Nel ghiaccio dell’Antartide ci sono ancora i resti di plutonio-239, risalenti ai test nucleari condotti molti decenni fa, addirittura negli anni Cinquanta. È la scoperta del team di ricercatori dell’Università di Firenze, coordinati da Mirko Severi, Rita Traversi e Silvia Becagli, che sono impegnati nell’estrazione e analisi di una carota di ghiaccio antartico, veri e propri “archivi ambientali”.
La ricerca è avvenuta grazie alle attività di perforazione, estrazione e analisi di una carota – ossia un cilindro di ghiaccio perforato a partire dalla superficie di un ghiacciaio – ed è stata pubblicata sulla rivista scientifica Chemosphere.
Il plutonio-293 dai test condotti negli anni Cinquanta
“Il plutonio-239 è un marker specifico per valutare gli effetti sull’ambiente dei test nucleari iniziati negli anni Cinquanta e condotti fino agli anni Ottanta – spiega Mirko Severi, docente di Chimica analitica dell’Ateneo fiorentino – si tratta, infatti, dell’isotopo fissile primario utilizzato per la produzione di armi nucleari. Il suo ritrovamento, in primo luogo, è utile per determinare una datazione accurata degli strati nevosi: dal punto di vista glaciologico, la presenza di plutonio-239 nelle carote di ghiaccio permette, infatti, di attribuire i campioni agli anni in cui venivano condotti i test sulle armi nucleari”.
A partire dal 1952, infatti, sono stati eseguiti numerosissimi test con ordigni nucleari. In particolare, durante i primi esperimenti venivano fatti esplodere in atmosfera e la radioattività sprigionata poteva arrivare anche in posti remoti e lontani dall’esplosione, come l’Altopiano Antartico, dove il team dell’Università di Firenze ha eseguito il carotaggio.
“L’esistenza di tale materiale radioattivo in un posto così isolato, nella parte centro-orientale del continente a oltre 3mila metri di altitudine, dovrebbe indurre a riflettere su quanto l’azione dell’uomo impatti sul nostro pianeta – commenta Rita Traversi, docente di Chimica analitica all’Università di Firenze – i tempi di permanenza nell’ambiente del plutonio-239 sono lunghissimi, la sua concentrazione si dimezza in 24mila anni”.

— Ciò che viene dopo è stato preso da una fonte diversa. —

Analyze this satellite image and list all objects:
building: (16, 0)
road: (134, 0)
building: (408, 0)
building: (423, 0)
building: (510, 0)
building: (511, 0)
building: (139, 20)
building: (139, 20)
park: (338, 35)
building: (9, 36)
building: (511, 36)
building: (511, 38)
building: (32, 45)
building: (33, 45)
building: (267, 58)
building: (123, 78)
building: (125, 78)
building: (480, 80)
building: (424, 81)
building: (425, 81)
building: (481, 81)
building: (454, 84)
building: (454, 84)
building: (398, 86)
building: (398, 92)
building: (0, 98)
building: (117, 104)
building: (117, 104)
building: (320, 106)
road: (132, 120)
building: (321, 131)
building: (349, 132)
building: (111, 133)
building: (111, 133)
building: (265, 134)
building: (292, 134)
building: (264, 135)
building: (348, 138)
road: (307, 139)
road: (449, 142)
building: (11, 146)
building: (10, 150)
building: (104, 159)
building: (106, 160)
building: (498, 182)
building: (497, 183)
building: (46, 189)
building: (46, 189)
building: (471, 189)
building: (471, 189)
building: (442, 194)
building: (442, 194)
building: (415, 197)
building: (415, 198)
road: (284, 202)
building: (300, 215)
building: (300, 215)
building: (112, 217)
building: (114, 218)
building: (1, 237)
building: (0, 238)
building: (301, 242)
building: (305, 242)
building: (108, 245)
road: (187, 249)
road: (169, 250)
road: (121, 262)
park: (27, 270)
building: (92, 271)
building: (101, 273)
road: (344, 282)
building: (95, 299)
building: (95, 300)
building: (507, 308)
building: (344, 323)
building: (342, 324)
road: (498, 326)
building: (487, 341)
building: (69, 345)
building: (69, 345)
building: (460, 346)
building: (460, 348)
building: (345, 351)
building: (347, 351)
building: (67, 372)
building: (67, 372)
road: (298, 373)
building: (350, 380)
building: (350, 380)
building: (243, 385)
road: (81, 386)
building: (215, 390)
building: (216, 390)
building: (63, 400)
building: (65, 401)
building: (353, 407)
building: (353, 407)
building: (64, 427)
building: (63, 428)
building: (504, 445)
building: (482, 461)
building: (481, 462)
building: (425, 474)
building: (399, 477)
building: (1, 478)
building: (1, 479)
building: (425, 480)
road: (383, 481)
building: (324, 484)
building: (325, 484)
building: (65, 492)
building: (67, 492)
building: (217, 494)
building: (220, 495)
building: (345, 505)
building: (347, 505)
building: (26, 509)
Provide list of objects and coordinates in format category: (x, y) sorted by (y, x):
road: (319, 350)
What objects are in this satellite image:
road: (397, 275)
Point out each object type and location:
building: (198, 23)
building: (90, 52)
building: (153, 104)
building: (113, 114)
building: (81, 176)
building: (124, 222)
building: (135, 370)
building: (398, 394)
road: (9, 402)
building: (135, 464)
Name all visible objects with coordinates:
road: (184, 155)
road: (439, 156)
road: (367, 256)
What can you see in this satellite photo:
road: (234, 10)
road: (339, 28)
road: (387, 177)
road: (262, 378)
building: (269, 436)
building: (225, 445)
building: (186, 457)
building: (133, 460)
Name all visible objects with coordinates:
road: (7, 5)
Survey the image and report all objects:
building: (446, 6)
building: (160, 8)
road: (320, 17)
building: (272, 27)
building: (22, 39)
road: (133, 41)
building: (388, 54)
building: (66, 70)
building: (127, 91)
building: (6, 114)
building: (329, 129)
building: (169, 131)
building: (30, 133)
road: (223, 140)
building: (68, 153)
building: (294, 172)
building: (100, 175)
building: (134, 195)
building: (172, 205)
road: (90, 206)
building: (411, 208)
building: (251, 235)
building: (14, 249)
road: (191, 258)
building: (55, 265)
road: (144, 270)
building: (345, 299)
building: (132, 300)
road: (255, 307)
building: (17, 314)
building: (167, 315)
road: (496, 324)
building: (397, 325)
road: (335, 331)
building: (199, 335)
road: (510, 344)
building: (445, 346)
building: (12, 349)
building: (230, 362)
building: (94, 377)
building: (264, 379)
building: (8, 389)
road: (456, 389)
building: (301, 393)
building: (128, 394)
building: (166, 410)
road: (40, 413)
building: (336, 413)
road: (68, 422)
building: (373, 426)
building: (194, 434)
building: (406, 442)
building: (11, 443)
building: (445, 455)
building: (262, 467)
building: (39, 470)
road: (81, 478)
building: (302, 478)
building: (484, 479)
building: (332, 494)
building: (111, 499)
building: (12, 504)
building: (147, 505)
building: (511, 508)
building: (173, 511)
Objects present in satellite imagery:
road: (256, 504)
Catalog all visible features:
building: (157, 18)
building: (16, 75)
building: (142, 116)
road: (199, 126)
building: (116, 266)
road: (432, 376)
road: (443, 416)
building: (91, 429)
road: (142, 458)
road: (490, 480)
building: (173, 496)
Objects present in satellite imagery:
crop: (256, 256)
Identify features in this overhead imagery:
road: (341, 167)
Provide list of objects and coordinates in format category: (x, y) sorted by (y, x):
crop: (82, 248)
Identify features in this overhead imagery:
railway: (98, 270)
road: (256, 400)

Le attività del team sono frutto di un’esperienza avviata negli anni Novanta – nell’ambito del progetto EPICA (European Project for Ice Coring in Antarctica) – con progetti di ricerca in Antartide tuttora in esecuzione. Nello specifico, la ricerca pubblicata su Chemosphere si basa su una carota della lunghezza di circa 120 metri, prelevata tra il 2016 e il 2017 e poi trasportata e analizzata nei laboratori Unifi del polo scientifico di Sesto Fiorentino.
“A differenza degli studi precedenti basati su tecniche di misurazione della radioattività che necessitavano di grandi quantità di campioni (qualche chilo di ghiaccio) – aggiunge Silvia Becagli – le analisi condotte nei laboratori dell’Università di Firenze hanno permesso di raggiungere risultati soddisfacenti con campioni dal volume molto più ridotto. Tale ‘snellimento’ è un vantaggio importante poiché generalmente i campioni da analizzare vengono suddivisi tra vari gruppi di ricerca; quindi, a una minore necessità di materiale per condurre le ricerche corrisponde una maggiore possibilità di eseguire ulteriori tipi di analisi”.